Did you know that one cup of all-purpose flour contains nearly 100 grams of carbs? So much for diving into a donut when you crave something sweet! But this doesn’t mean you’ll never be able to enjoy a fried or baked dessert or even a sandwich while you’re on a super-low-carb diet. There’s a whole world of delicious, keto baking waiting for you—if you understand the best low-carb substitutes for traditional, high-carb all-purpose flour.
Yes, it’s true. You can have your cake and eat it too--if you stock up on and use these keto-friendly flours when baking or breading foods at home. The following flours are the most commonly used and versatile in keto recipes. Just make sure you are keeping an eye on your carbohydrate intake, while keto-friendly flours open many doors to you for baking and cooking, their carbs can add up quickly!
Almond Flour: Keto’s All-Purpose Flour Alternative
Almond flour is simply finely ground blanched almonds. A must-have for the keto kitchen, it is a good source of vitamin E, and it’s also rich in magnesium, iron, manganese, calcium, and potassium, and lends a nutty flavor and moist, slightly dense character to baked goods. Even if you haven’t baked with almond flour in the past, you’ve probably enjoyed it: you know those colorful, fancy French sandwich cookies, macarons? They’re made with almond flour! Important to note: the amount of macros in almond flour varies by brand, so look for brands that contain 10 or less net carbs per cup.
Like almond flour, almond meal is made from ground almonds, However for almond meal, the skins are not removed before grinding, so the texture is coarser and more grainy than almond flour. Similar to almond flour, almond meal’s macros vary by brand, so look for brands that have around 10 or less net carbs per cup.
Cooking Tips: Almond meal is commonly used in baked goods like cookies and quick breads (with denser results than if you use almond flour), and because of its texture, it can also be used instead of breadcrumbs to coat meats or chicken or top vegetables and casseroles. Want to explore a delish recipe with almond meal? Try these Almond Cookies with Lemon Zest--yum!
Light and extra fine with barely-there coconut flavor and a low score on the glycemic index, coconut flour is made from ground, dried coconut meat. It’s lower in calories and carbs and higher in fiber than almond flour. It’s also rich in protein and fat, which makes it exceptionally filling. Coconut flour is versatile, too, so use it in savory and sweet recipes.
Cooking Tips: This versatile flour can be used for baked goods, coatings, and to thicken soups. Coconut flour is absorbent, so expect to use more liquid than normal when baking with it. And batters made with coconut flour take a little more time to thicken. Give it a try with this awesome recipe forCoconut Flour Cupcakes--and don’t forget the frosting!
Ground Flaxseed or Flax Meal
Flaxseed, also known as linseed or flax, is best consumed in milled or ground form because whole flaxseed is difficult for the body to digest and absorb. Nutritionally, flaxseed is high in fat, fiber, and cholesterol-lowering Omega-3 fatty acids. It’s also low in digestible carbs.

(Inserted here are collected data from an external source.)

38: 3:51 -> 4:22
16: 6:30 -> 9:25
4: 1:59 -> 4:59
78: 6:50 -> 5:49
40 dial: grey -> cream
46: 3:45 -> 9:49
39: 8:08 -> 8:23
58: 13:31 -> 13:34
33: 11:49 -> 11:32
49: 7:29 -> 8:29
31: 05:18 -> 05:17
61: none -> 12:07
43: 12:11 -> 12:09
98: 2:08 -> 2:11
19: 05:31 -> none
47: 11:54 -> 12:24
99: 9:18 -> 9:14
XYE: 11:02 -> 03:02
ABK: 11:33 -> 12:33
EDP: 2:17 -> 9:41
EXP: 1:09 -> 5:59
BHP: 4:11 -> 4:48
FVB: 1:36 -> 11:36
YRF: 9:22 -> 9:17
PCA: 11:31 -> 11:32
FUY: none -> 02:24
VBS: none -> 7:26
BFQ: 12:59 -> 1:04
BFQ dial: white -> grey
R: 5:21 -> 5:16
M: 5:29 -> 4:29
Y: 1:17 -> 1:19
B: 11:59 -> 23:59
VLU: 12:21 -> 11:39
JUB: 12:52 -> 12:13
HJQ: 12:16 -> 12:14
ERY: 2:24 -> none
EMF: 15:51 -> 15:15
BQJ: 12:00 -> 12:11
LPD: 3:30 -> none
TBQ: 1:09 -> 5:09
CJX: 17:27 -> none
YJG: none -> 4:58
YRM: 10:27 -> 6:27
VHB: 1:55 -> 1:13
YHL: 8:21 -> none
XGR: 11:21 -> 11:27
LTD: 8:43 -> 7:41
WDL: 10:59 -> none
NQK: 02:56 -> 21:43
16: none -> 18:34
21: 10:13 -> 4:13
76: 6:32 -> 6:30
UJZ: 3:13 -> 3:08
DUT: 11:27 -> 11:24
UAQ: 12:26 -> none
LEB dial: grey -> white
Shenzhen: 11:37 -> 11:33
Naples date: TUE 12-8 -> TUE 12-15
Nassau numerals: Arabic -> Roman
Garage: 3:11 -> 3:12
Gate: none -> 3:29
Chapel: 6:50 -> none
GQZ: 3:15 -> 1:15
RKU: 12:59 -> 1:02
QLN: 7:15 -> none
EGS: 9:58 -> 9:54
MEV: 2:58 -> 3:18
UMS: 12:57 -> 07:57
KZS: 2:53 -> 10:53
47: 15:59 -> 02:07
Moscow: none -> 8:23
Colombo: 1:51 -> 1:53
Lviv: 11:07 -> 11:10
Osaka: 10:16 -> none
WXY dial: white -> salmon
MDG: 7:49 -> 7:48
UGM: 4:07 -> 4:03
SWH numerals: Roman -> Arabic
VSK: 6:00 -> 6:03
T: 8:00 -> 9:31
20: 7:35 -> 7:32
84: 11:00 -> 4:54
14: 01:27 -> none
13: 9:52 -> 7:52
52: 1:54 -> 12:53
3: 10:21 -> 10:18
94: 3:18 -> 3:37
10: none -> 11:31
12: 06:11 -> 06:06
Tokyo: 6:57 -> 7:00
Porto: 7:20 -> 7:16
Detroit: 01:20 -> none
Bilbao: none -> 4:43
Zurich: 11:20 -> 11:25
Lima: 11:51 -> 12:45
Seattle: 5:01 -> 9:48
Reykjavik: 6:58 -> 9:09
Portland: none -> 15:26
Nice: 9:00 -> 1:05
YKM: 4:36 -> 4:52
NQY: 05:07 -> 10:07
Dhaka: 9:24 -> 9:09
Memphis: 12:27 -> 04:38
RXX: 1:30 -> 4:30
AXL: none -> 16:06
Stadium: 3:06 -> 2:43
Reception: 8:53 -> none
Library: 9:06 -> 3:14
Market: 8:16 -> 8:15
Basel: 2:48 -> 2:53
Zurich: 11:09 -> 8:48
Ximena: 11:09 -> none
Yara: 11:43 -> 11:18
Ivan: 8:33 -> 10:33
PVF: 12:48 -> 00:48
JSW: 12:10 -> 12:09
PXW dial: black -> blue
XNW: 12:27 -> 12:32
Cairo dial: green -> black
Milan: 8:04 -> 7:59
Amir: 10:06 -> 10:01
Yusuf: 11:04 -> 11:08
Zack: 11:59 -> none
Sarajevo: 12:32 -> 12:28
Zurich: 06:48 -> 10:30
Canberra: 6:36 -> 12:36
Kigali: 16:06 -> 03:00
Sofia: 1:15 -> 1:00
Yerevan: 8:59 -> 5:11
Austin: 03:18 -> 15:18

Cooking Tips: Expect baked items to brown more quickly when they contain flaxseed meal, so consider lowering the oven temperature a bit or decreasing the cooking time. Flax’s high oil content makes it a good substitute for eggs in baking recipes; for each egg you want to replace, mix 1 Tbsp of ground flax meal with 3 Tbsp of water, and let the mixture gel for 10 minutes. Want to give flax meal a try? Start with a keto Slicing Bread recipe!
Other Flours to Explore
Once you get the hang of these key keto flours, you many want to explore the following flours.
Binding agents help your alternative flour mimic wheat flour’s desirable structure by binding with other ingredients; they also add structure and texture to the final product.
A gluten-free food additive that's made from bacteria-fermented sugar, xanthan gum is a powdered binding agent that lends structure to baked goods and thickness to soups and stews. It’s often used as a substitute for cornstarch and contains minimal carbs, making it a favorite source among keto cooks. You’ll find chances to use xanthan gum in our Slicing Bread and Lemon Bars recipes.
Cooking Tips: Use xanthan gum to thicken soups and sauces or give structure to baked goods. You don’t need a lot--a teaspoon or less will usually do the trick!
Psyllium is a seed that is produced commercially mostly for use as a dietary fiber, and its small husk is known for being an excellent, fiber-rich binding agent. When combined with liquid, psyllium husks become thick and gluey and expand to 10 times their original size! You can find them in well-stocked grocery stores and health food stores.
Cooking Tips: Psyllium husk is also an inexpensive binding agent. A half teaspoon of psyllium husk per serving is enough to thicken your favourite recipes.